In questo governo, come in quello inopinatamente e disgraziatamente fatto cadere da Bertinotti, Romano Prodi è l’unica persona che sia contemporaneamente: politico, economista e servitore dello stato.
E’ quello che noi chiamiamo “l’unico presidente del consiglio possibile in questa indescrivibile situazione”.
Che sia un politico non è messo in discussione perché ha dimostrato di avere assimilato la lezione classica secondo la quale “la politica non è una guerra fra nemici, ma un orizzonte in cui le società si devono misurare accettando un confronto che ha per posta lo sviluppo”.
Lo ha fatto nel precedente governo (che ai Comunisti è costato una scissione), lo ha fatto in Europa da Commissario in un momento delicatissimo che ha visto l’11 settembre e l’ autoisolamento Americano contemporaneamente all’allargamento dell’Unione.
Lo sta facendo adesso temperando il rigido liberalismo di Padoa Schioppa con le sacrosante richieste di un paziente Diliberto. Che sia un economista –fra l’ altro vicino alla piccola impresa di cui fu teorico ed artefice durante la crescita dell’economia- ce lo dimostra cercando di riportare a galla un poco di sana economia keynesiana tesa allo sviluppo nella massima occupazione dopo i bagordi dell’ iper-liberismo berlusconiano ed i conti truccati di Tremonti.
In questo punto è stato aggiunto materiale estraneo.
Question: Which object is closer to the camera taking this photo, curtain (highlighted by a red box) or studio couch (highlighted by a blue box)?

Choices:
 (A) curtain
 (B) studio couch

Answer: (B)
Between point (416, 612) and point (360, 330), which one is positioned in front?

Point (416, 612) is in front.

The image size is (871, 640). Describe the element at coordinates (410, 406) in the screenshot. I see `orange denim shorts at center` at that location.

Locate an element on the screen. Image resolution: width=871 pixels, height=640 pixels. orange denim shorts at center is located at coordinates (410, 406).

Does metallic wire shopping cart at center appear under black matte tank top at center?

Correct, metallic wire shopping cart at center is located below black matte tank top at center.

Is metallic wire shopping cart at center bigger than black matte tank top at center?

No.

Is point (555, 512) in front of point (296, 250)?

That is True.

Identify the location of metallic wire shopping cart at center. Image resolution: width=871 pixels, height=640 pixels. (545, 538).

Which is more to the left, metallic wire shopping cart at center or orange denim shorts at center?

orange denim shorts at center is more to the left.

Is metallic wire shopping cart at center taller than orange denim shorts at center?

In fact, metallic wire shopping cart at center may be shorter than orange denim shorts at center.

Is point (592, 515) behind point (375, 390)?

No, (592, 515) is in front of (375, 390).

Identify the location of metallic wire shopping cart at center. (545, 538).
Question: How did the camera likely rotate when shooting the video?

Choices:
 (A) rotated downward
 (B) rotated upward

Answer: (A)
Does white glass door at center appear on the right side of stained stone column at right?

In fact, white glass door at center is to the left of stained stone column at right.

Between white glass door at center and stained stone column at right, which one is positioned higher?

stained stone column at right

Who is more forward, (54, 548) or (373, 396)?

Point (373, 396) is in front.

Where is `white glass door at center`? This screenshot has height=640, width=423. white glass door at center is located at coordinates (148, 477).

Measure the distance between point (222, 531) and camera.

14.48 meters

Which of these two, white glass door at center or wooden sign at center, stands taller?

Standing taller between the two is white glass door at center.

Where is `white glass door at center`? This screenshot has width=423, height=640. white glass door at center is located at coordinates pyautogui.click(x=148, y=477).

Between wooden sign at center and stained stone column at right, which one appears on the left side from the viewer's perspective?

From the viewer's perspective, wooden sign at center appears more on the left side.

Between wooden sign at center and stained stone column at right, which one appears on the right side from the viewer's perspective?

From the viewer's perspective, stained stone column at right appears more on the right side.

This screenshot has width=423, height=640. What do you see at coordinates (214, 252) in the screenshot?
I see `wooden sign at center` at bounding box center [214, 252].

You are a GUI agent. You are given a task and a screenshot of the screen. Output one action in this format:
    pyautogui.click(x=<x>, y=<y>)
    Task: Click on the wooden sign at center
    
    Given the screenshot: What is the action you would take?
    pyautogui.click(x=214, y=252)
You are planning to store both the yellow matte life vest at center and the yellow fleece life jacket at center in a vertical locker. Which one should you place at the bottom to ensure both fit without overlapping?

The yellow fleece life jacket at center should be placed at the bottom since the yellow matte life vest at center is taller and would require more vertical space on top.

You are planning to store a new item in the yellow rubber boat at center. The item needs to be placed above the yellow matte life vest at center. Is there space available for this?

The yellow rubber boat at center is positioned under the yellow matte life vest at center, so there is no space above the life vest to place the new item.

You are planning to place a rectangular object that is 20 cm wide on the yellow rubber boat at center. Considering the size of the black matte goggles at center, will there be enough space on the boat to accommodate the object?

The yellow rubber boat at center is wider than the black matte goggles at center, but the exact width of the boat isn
Ce lo conferma –e per questo è continuo bersaglio di Confindustria e dei poteri forti in genere- cercando di riportare un poco di Stato in una economia corrotta da finanzieri ladri , dalle false liberalizzazioni e dalle privatizzazioni indecenti. Cercando di accorpare banche da una parte e sguinzagliando dall’altra Bersani perché le inglobi in regole certe. Utilizzando Di Pietro come una sferza contro gli appalti allegri e cercando vie diverse per realizzare grandi opere contestatissime, talvolta a priori, da ecologisti di professione ed ascoltando di contro quelli che hanno veramente interesse ad uno sviluppo compatibile.
Che sia un servitore dello stato, del tipo di quelli che la Francia si crea con apposite scuole, pare sia di evidenza indiscutibile se proprio i nemici acerrimi lo chiamano con un epiteto che altrove è vanto ed in Italia scherno: grand commis.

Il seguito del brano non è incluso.